We all go out to the airport and into the hangar. There's a cat sitting on top of a Caravan on floats. It's not Margo, it's a different cat. Apparently there's an FBO cat and a hangar cat. Hangar cats are the lesser of two evils in a way. When they jump up on your airplane, or slide down your windshield, they can't help extending their claws a little, so you get little scratches in your paint and perspex. But hangar cats tend to be very very serious about catching and killing mice before they can nest in your upholstery, insulation, or electrical wiring. So you trade a few scratches for not getting hantovirus infections or electrical fires. And also you get soft, furry cats to pet. Or catfights to watch. It turns out that Margo is in the hangar and she and Caravan cat are now both on the floor, locked into a maelstrom of fur and snarling. If human combat were this dramatic and fluid, I'd be enjoying Lost a lot more. Someone walks up to the cat cyclone and it subsides.

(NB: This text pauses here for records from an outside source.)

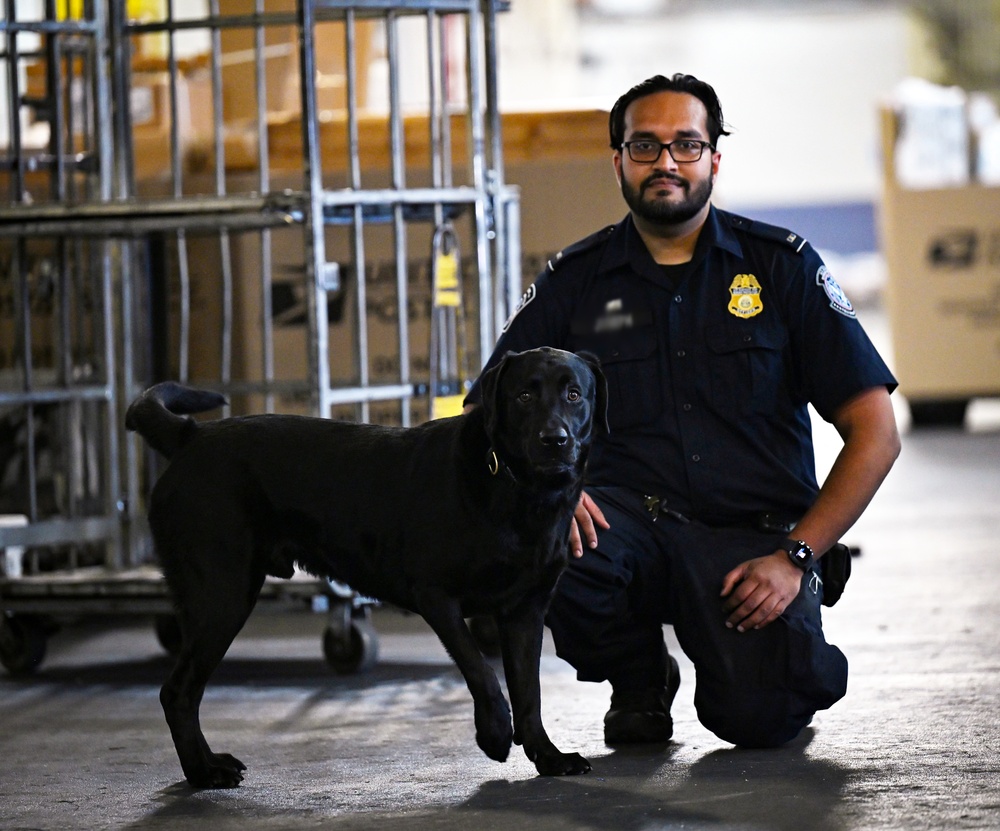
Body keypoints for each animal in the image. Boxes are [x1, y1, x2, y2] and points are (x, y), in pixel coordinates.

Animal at [128, 348, 604, 788]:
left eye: (574, 395)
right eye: (524, 395)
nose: (555, 438)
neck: (518, 489)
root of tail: (190, 435)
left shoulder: (526, 611)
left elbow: (529, 693)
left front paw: (549, 756)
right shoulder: (436, 594)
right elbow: (481, 671)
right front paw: (495, 733)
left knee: (186, 691)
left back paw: (209, 762)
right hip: (223, 596)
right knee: (178, 692)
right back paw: (203, 771)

Dennis isn't quite ready to tow the airplane out yet, so we tent up the engines and plug in all the cords, setting them up so they won't drag when it's towed out. Then we wander around and look at the other other airplanes. There's a Chieftain bearing the colours and logo of a local sports team. The registration looks really familiar. I think I've flown that airplane, or perhaps worked around it. Or maybe they all just look the same after a while.

We go back to the hotel and that night we watch the Habs win, saved from elimination.

Tuesday, June 01, 2010

Wind Missing

By next morning conditions have not changed much:

SPECI CYLL 241225Z AUTO /////KT 1 1/4SM -SN SCT006 BKN011 BKN019 OVC028 M00/M01 A2973 RMK SLP095 WND MISG

That means it's just at freezing, still snowing, with lots of clouds, and the wind went missing overnight. I wonder if the anemometer blew down or froze.

If I start to feel too trapped in my hotel room, I can always signal for help, though. This isn't from this hotel, but I forgot to post it then, and it amuses me. You're supposed to stick it under the door to call for help. Good idea, really.